Con la vittoria del “buono” contro il “cattivo”, che nella realtà non sempre c’è, la lettura di un giallo giudiziario appaga il senso di sicurezza del lettore. Quanto c’è di reale delle aule giudiziarie di cui scrivi?

Credo tu abbia ragione: nella realtà non sempre il “buono” vince contro il “cattivo”, semmai l’opposto. Tuttavia, è vero che una conclusione positiva appaga la necessità di sicurezza del lettore o dello spettatore, regalandogli l’illusione (perché, purtroppo, alla fine di illusione si tratta) che sia possibile vivere in un mondo più “giusto”, dove chi non rispetta le regole ne paga (sempre) le conseguenze e dove l’ordine naturale delle cose alla fine viene (sempre) ristabilito.
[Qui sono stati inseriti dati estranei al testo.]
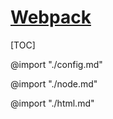 <link rel="stylesheet" href="https://zhmhbest.gitee.io/hellomathematics/style/index.css">
<script src="https://zhmhbest.gitee.io/hellomathematics/style/index.js"></script>

# [Webpack](../index.html)

[TOC]

@import "./config.md"

@import "./node.md"

@import "./html.md"
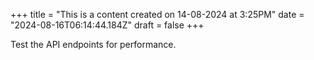 +++
title = "This is a content created on 14-08-2024 at 3:25PM"
date = "2024-08-16T06:14:44.184Z"
draft = false
+++

  Test the API endpoints for performance.
        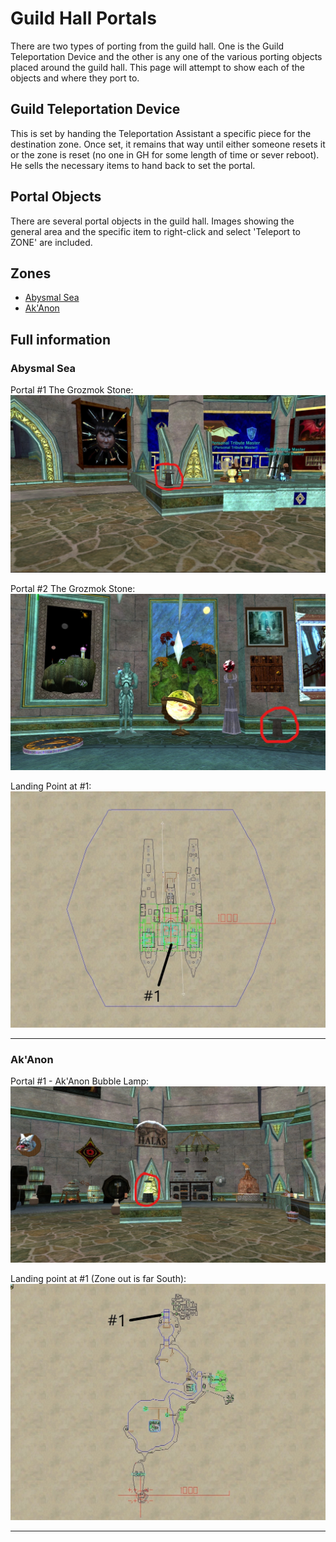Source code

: # Guild Hall Portals

There are two types of porting from the guild hall.  One is the Guild
Teleportation Device and the other is any one of the various porting
objects placed around the guild hall. This page will attempt to show
each of the objects and where they port to.

## Guild Teleportation Device

This is set by handing the Teleportation Assistant a specific piece for
the destination zone. Once set, it remains that way until either someone
resets it or the zone is reset (no one in GH for some length of time or
sever reboot). He sells the necessary items to hand back to set the portal.

## Portal Objects

There are several portal objects in the guild hall. Images showing the
general area and the specific item to right-click and select 'Teleport
to ZONE' are included.

## Zones

- [Abysmal Sea](#Abysmal-Sea)
- [Ak'Anon](#AkAnon)


## Full information

### Abysmal Sea

Portal #1 The Grozmok Stone:
![Abysmal Sea](Abysmal1.jpg)

Portal #2 The Grozmok Stone:
![Abysmal Sea](Abysmal2.jpg)

Landing Point at #1:
![Abysmal Sea Map](AbysmalMap.jpg)

---

### Ak'Anon

Portal #1 - Ak'Anon Bubble Lamp:
![Ak'Anon Bubble Lamp - Ak'Anon](AkAnon1.jpg)

Landing point at #1 (Zone out is far South):
![Ak'Anon Map](AkAnonMap.jpg)

---

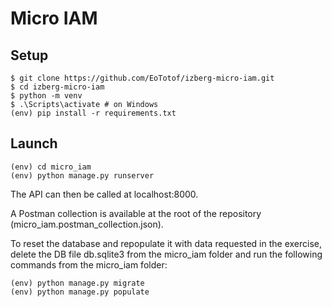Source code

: Micro IAM
=========
 
Setup
-----
	$ git clone https://github.com/EoTotof/izberg-micro-iam.git
	$ cd izberg-micro-iam
	$ python -m venv
	$ .\Scripts\activate # on Windows
	(env) pip install -r requirements.txt
	
Launch
------
	(env) cd micro_iam
	(env) python manage.py runserver
	
The API can then be called at localhost:8000.

A Postman collection is available at the root of the repository (micro_iam.postman_collection.json).

To reset the database and repopulate it with data requested in the exercise, delete the DB file db.sqlite3 from the micro_iam folder and run the following commands from the micro_iam folder:

	(env) python manage.py migrate
	(env) python manage.py populate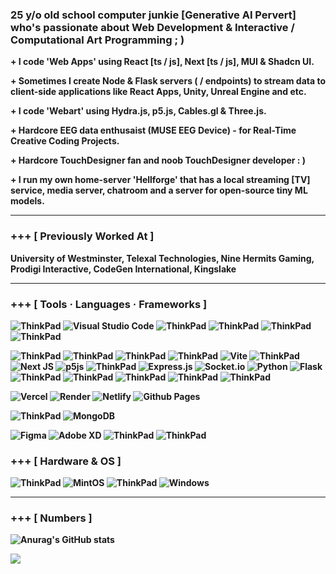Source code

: ### 25 y/o old school computer junkie [Generative AI Pervert] who's passionate about Web Development & Interactive / Computational Art Programming ; )

<b> + I code 'Web Apps' using React [ts / js], Next [ts / js], MUI & Shadcn UI.<b>

<b> + Sometimes I create Node & Flask servers ( / endpoints) to stream data to client-side applications like React Apps, Unity, Unreal Engine and etc.<b>

<b> + I code 'Webart' using Hydra.js, p5.js, Cables.gl & Three.js.

<b> + Hardcore EEG data enthusaist (MUSE EEG Device) - for Real-Time Creative Coding Projects.<b>

<b> + Hardcore TouchDesigner fan and noob TouchDesigner developer : ) <b>

<b> + I run my own home-server 'Hellforge' that has a local streaming [TV] service, media server, chatroom and a server for open-source tiny ML models. <b>

---

### +++ [ Previously Worked At ]

<b>University of Westminster, Telexal Technologies, Nine Hermits Gaming, Prodigi Interactive, CodeGen International, Kingslake<b>

---

### +++ [ Tools · Languages · Frameworks ]

![ThinkPad](https://img.shields.io/badge/Neovim-57a143?style=for-the-badge&logo=neovim&logoColor=white)
![Visual Studio Code](https://img.shields.io/badge/VS%20Code-0078d7.svg?style=for-the-badge&logo=visual-studio-code&logoColor=white)
![ThinkPad](https://img.shields.io/badge/Zed-black?style=for-the-badge&logo=zed-industries&logoColor=white)
![ThinkPad](https://img.shields.io/badge/Warp-darkblue?style=for-the-badge&logo=warp&logoColor=white)
![ThinkPad](https://img.shields.io/badge/postman-orangered?style=for-the-badge&logo=postman&logoColor=white)
![ThinkPad](https://img.shields.io/badge/Hugging_Face-lightyellow?style=for-the-badge&logo=Hugging-Face&logoColor=orange)

![ThinkPad](https://img.shields.io/badge/html-orangered?style=for-the-badge&logo=html5&logoColor=white)
![ThinkPad](https://img.shields.io/badge/css-blue?style=for-the-badge&logo=css3&logoColor=white)
![ThinkPad](https://img.shields.io/badge/javascript-orange?style=for-the-badge&logo=javascript&logoColor=white)
![ThinkPad](https://img.shields.io/badge/typescript-blue?style=for-the-badge&logo=typescript&logoColor=white)
![Vite](https://img.shields.io/badge/vite-%23646CFF.svg?style=for-the-badge&logo=vite&logoColor=white)
![ThinkPad](https://img.shields.io/badge/React-blue?style=for-the-badge&logo=React&logoColor=white)
![Next JS](https://img.shields.io/badge/Next-black?style=for-the-badge&logo=next.js&logoColor=white)
![p5js](https://img.shields.io/badge/p5.js-ED225D?style=for-the-badge&logo=p5.js&logoColor=FFFFFF)
![ThinkPad](https://img.shields.io/badge/Node.js-339933?style=for-the-badge&logo=node.js&logoColor=white)
![Express.js](https://img.shields.io/badge/express.js-%23404d59.svg?style=for-the-badge&logo=express&logoColor=%2361DAFB)
![Socket.io](https://img.shields.io/badge/Socket.io-black?style=for-the-badge&logo=socket.io&badgeColor=010101)
![Python](https://img.shields.io/badge/python-darkblue?style=for-the-badge&logo=python&logoColor=ffdd54)
![Flask](https://img.shields.io/badge/flask-%23000.svg?style=for-the-badge&logo=flask&logoColor=white)
![ThinkPad](https://img.shields.io/badge/webgl-darkred?style=for-the-badge&logo=webgl&logoColor=white)
![ThinkPad](https://img.shields.io/badge/mui-blue?style=for-the-badge&logo=mui&logoColor=white)
![ThinkPad](https://img.shields.io/badge/bootstrap-purple?style=for-the-badge&logo=bootstrap&logoColor=white)
![ThinkPad](https://img.shields.io/badge/react_bootstrap-purple?style=for-the-badge&logo=react-bootstrap&logoColor=white)
![ThinkPad](https://img.shields.io/badge/shadcn_ui-black?style=for-the-badge&logo=shadcn/ui&logoColor=white)

![Vercel](https://img.shields.io/badge/Vercel-121013?style=for-the-badge&logo=vercel&logoColor=white)
![Render](https://img.shields.io/badge/Render-%46E3B7.svg?style=for-the-badge&logo=render&logoColor=white)
![Netlify](https://img.shields.io/badge/netlify-%23000000.svg?style=for-the-badge&logo=netlify&logoColor=#00C7B7)
![Github Pages](https://img.shields.io/badge/github%20pages-121013?style=for-the-badge&logo=github&logoColor=white)

![ThinkPad](https://img.shields.io/badge/firebase-orangered?style=for-the-badge&logo=firebase&logoColor=white)
![MongoDB](https://img.shields.io/badge/MongoDB-%234ea94b.svg?style=for-the-badge&logo=mongodb&logoColor=white)

![Figma](https://img.shields.io/badge/figma-%23F24E1E.svg?style=for-the-badge&logo=figma&logoColor=white)
![Adobe XD](https://img.shields.io/badge/Adobe%20XD-470137?style=for-the-badge&logo=Adobe%20XD&logoColor=#FF61F6)
![ThinkPad](https://img.shields.io/badge/unreal_engine-black?style=for-the-badge&logo=unreal-engine&logoColor=white)
![ThinkPad](https://img.shields.io/badge/Unity-black?style=for-the-badge&logo=unity&logoColor=white)

### +++ [ Hardware & OS ]

![ThinkPad](https://img.shields.io/badge/ThinkPad_T480-darkred?style=for-the-badge&logo=thinkpad&logoColor=white)
![MintOS](https://img.shields.io/badge/Mint%20OS-green?style=for-the-badge&logo=linux-mint&logoColor=white)
![ThinkPad](https://img.shields.io/badge/Asus_f15-000000?style=for-the-badge&logo=asus&logoColor=white)
![Windows](https://img.shields.io/badge/Windows-0078D6?style=for-the-badge&logo=windows&logoColor=white)

---

### +++ [ Numbers ]

![Anurag's GitHub stats](https://github-readme-stats.vercel.app/api?username=vihanpereraux&show_icons=true&theme=nord)

<!-- ## Streaks

<img src="https://github-readme-streak-stats.herokuapp.com/?user=vihanpereraux&theme=tokyonight" alt="mystreak"/> -->

<!-- profile views -->

![](https://komarev.com/ghpvc/?username=vihanpereraux&label=PROFILE+VIEWS)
Nei miei romanzi ho sempre cercato di attenermi fedelmente, per quanto possibile, a ciò che avviene davvero all’interno delle aule giudiziarie. Avendo poi il grande privilegio di poter scegliere come far finire le mie storie (io per primo sono lettore e “fruitore” di me stesso e quindi sono sostanzialmente alla ricerca delle stesse rassicurazioni dei miei lettori), scelgo quasi sempre, pur con tante sfumature diverse e in alcuni casi “amare”, di far sì che siano i “buoni” – o i meno “cattivi”, se preferisci – ad avere la meglio. Il più delle volte, però, nelle mie storie non ci sono veri vincitori, ma questo è un altro discorso…

Un capitolo si intitola Vincitori e vinti. Al termine di un processo, è realmente così netta la differenza tra vincitori e vinti?

Purtroppo no. Spesso anzi mi sono accorto che al termine di un processo non ci sono mai veri vincitori. Sarebbe bello se vi fossero, sarebbe bello se fosse sempre possibile dividere con nettezza i vincitori dagli sconfitti. Ma non è così. Quando muore una persona che non doveva morire, qualunque sia la sentenza finale, alla fine non vince nessuno.